State Senator George Latimer (D-Rye) serves a diverse District 37 with communities from Bedford Hills to parts of New Rochelle and Yonkers. In a recent interview with Examiner News editors he was frank about some of the most pressing issues facing his constituents: taxes and the Common Core Curriculum.
Having heard Governor Cuomo’s State of the State address, Latimer said he was encouraged by the Governor’s message that property taxes should be frozen, but was concerned that he heard nothing specific relating to mandates not funded by the state that were largely responsible for pushing taxes up.

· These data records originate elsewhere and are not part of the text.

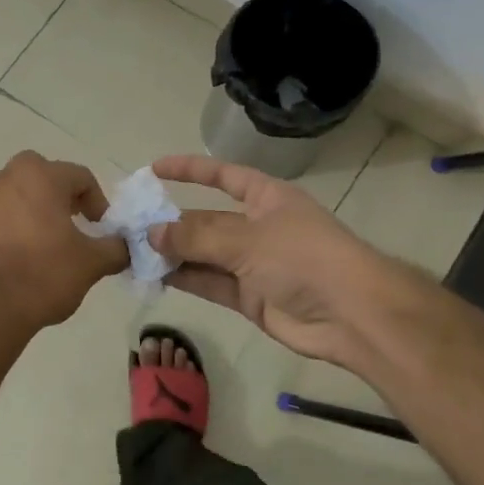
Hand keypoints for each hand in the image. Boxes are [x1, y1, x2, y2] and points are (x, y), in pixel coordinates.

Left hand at [0, 152, 128, 329]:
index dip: (98, 202)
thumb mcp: (91, 263)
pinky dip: (13, 230)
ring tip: (48, 246)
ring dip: (36, 213)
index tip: (101, 229)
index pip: (80, 176)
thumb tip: (125, 246)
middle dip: (62, 196)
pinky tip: (21, 261)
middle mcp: (8, 179)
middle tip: (73, 225)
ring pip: (18, 197)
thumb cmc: (44, 273)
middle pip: (43, 177)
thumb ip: (115, 248)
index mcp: (40, 176)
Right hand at [148, 154, 396, 371]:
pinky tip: (152, 274)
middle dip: (172, 221)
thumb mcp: (247, 238)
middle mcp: (257, 226)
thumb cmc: (304, 258)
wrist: (352, 316)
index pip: (223, 175)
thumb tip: (152, 234)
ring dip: (172, 253)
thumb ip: (196, 237)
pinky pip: (208, 282)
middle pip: (207, 219)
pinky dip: (183, 278)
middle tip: (131, 225)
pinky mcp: (249, 297)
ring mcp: (253, 264)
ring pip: (203, 253)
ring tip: (132, 251)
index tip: (155, 168)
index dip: (191, 169)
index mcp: (266, 198)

“The problem with high property taxes, though not totally, is that they begin with state unfunded mandates,” Latimer said. “There are large unfunded mandates like county Medicaid costs, which 49 states don’t require, but New York does.”
Acknowledging that if the state took Medicaid back in one fell swoop, it would probably be a $7 billion hit to the state budget that no one would expect, Latimer proposes the Medicaid mandate be phased out over time.
“I support a five-year phase back and would require the county government to reduce the property tax levy by whatever amount is saved,” he said. “Two hundred twenty million dollars is the tax levy impact of the Medicaid mandate. In year one, $40 million of that would be saved.”
Latimer believes smaller mandates such as the MTA payroll tax could be eliminated and is co-sponsoring a bill with District 37 Assemblyman Tom Abinanti (D-Sleepy Hollow) that suggests if the state is going to cap property taxes at 2 percent, then the unfunded mandate for pension costs should also be capped.
“The best way to get property taxes down, not just frozen, is to relieve the state mandates that the local governments must pay and require every dollar saved must be dropped to the bottom line,” he emphasizes. Noting that there are ways the state could fund such a move, Latimer said New York may have the highest property taxes, but it does not have the highest income and business taxes.
Regarding the Circuit Breaker, Latimer supports the concept, but says different municipalities have different needs and what will be considered a significant attempt to share or consolidate services is yet to be determined.
“The Governor is trying to get communities to stay within the tax cap, but schools are now straining after two years. The premise from some state officials is that local communities do not control their expenses, but they do,” Latimer contends. “The easier strategy is to phase out mandates, require that local governments drop their total tax levy by what they are saved and then each municipality can determine locally what they want to do in terms of services.”
With the Board of Regents moving full speed ahead with the Common Core Curriculum, Latimer says that the goal to attain higher standards is laudable. “At some point before they graduate you have to test students and they have to show competency. We have SATs and Regents exams that do that,” Latimer said.
Latimer would like to see a moratorium on the Common Core Curriculum, but figures within a system that wants to move forward quickly, there will be some form of compromise.
“My first concern is that we are doing this without the stakeholders having a buy in. The teachers, administrators, parents, school boards have not been made a partner in the implementation of this. I have learned that you cannot implement something so drastic from the top down. We need a time out and a moratorium on implementation. The Regents does not like that idea. They see a national vision, but it hasn’t been proven by the consumers of the service and hasn’t been proven by the stakeholders,” Latimer said.
Latimer is also not convinced that the collection of so much data is needed and believes it ultimately violates privacy. “Not only are they collecting academic data, but behavioral data as well,” Latimer said. “How will that impact someone in their future?”
Latimer also believes that aggregating data will ultimately bring down those schools that are already doing well. “To treat all school districts the same as if all are equally bad, is a waste of taxpayer money,” he said. “What’s the rush?”
If in five years it turns out that a mistake was made, then those five years are lost on the students who participated. “I don’t want people trying to test their theories of education out on my kid,” he said.